Ca(IO3)2(s) ⇌ Ca^(2+)(aq) + 2IO3^(-)(aq)
First, you poured 30 mL of 0.100 M Ca^(2+) solution over a 2.000 g sample of solid Ca(IO3)2 and allowed the mixture to sit for 30 minutes. Some of the solid dissolved, causing the calcium ion concentration to increase by a certain quantity and the iodate concentration to increase by two times that certain quantity. Next, you isolate the filtrate through gravity filtration. What do you expect the iodate concentration to be in the filtered solution? How would the iodate concentration differ if only a 0.500 g sample of the solid was used? What if the solvent was water instead?

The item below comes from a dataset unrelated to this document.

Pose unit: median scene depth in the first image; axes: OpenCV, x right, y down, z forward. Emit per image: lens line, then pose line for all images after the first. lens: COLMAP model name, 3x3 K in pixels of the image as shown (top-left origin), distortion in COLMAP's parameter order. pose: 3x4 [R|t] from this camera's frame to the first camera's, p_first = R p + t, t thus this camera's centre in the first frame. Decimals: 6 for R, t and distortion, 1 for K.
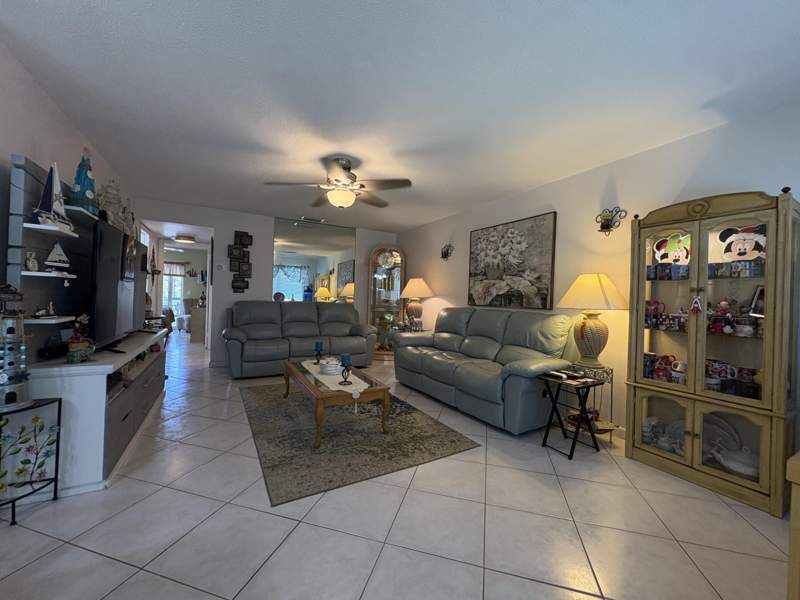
lens RADIAL K [[319.3, 0, 398.6], [0, 319.3, 299.7], [0, 0, 1]] dist [-0.000179, 0.000217]
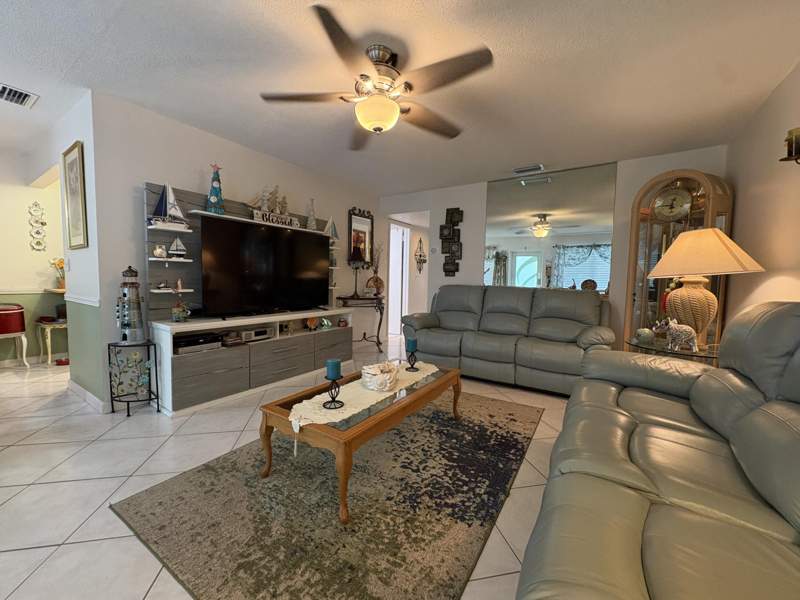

Chemistry - DrBob222, Sunday, February 7, 2010 at 12:13am
This is a solubility product problem with Ca^+2 as a common ion.
Ca(IO3)2 ==> Ca^+2 + 2IO3^-
Ksp = (Ca^+2)(IO3^-)^2
If we call the solubility of Ca(IO3)2 = X, then (Ca^+) = X in the equilibrated solution and (IO3^-) = 2X.
Now plug those values into Ksp.
(0.1 + X)(2X)^2 = Ksp.
Solve for X and multiply by 2 to find IO3^-.
Next, no difference if 0.5 g sample of Ca(IO3)2 used. Finally, your last question doesn't make any sense? The solvent IS water isn't it? instead of what? It dissolves in water.